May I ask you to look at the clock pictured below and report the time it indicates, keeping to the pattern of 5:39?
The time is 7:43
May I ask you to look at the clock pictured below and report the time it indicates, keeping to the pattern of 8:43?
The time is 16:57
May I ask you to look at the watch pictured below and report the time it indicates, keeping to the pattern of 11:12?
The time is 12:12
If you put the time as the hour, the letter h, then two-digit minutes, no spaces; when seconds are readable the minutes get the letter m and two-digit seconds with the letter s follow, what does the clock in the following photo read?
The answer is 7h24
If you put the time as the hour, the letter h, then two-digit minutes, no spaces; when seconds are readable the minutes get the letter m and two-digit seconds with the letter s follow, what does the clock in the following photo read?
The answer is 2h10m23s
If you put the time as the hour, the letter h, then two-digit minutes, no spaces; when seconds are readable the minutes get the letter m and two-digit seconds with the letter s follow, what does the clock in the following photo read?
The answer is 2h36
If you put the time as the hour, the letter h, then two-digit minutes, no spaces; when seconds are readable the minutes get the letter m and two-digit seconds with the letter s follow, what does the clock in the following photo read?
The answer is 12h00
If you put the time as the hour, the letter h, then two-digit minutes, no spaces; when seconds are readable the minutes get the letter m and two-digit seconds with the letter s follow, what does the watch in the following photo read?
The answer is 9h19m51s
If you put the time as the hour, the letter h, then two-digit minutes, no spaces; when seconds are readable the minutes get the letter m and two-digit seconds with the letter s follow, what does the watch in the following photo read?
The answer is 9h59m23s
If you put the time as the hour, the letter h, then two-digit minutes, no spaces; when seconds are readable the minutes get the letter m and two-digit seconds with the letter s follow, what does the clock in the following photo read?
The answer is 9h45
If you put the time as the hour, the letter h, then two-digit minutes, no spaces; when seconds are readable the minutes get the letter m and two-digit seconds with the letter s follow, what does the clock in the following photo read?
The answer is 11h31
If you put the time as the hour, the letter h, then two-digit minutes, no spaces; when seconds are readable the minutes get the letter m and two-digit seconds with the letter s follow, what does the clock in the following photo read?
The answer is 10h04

* WHAT TO WORK ON:
Reproduce every line of the listing above verbatim, without altering a single character.

* RESULT FOR THIS EXERCISE:
May I ask you to look at the clock pictured below and report the time it indicates, keeping to the pattern of 5:39?
The time is 7:43
May I ask you to look at the clock pictured below and report the time it indicates, keeping to the pattern of 8:43?
The time is 16:57
May I ask you to look at the watch pictured below and report the time it indicates, keeping to the pattern of 11:12?
The time is 12:12
If you put the time as the hour, the letter h, then two-digit minutes, no spaces; when seconds are readable the minutes get the letter m and two-digit seconds with the letter s follow, what does the clock in the following photo read?
The answer is 7h24
If you put the time as the hour, the letter h, then two-digit minutes, no spaces; when seconds are readable the minutes get the letter m and two-digit seconds with the letter s follow, what does the clock in the following photo read?
The answer is 2h10m23s
If you put the time as the hour, the letter h, then two-digit minutes, no spaces; when seconds are readable the minutes get the letter m and two-digit seconds with the letter s follow, what does the clock in the following photo read?
The answer is 2h36
If you put the time as the hour, the letter h, then two-digit minutes, no spaces; when seconds are readable the minutes get the letter m and two-digit seconds with the letter s follow, what does the clock in the following photo read?
The answer is 12h00
If you put the time as the hour, the letter h, then two-digit minutes, no spaces; when seconds are readable the minutes get the letter m and two-digit seconds with the letter s follow, what does the watch in the following photo read?
The answer is 9h19m51s
If you put the time as the hour, the letter h, then two-digit minutes, no spaces; when seconds are readable the minutes get the letter m and two-digit seconds with the letter s follow, what does the watch in the following photo read?
The answer is 9h59m23s
If you put the time as the hour, the letter h, then two-digit minutes, no spaces; when seconds are readable the minutes get the letter m and two-digit seconds with the letter s follow, what does the clock in the following photo read?
The answer is 9h45
If you put the time as the hour, the letter h, then two-digit minutes, no spaces; when seconds are readable the minutes get the letter m and two-digit seconds with the letter s follow, what does the clock in the following photo read?
The answer is 11h31
If you put the time as the hour, the letter h, then two-digit minutes, no spaces; when seconds are readable the minutes get the letter m and two-digit seconds with the letter s follow, what does the clock in the following photo read?
The answer is 10h04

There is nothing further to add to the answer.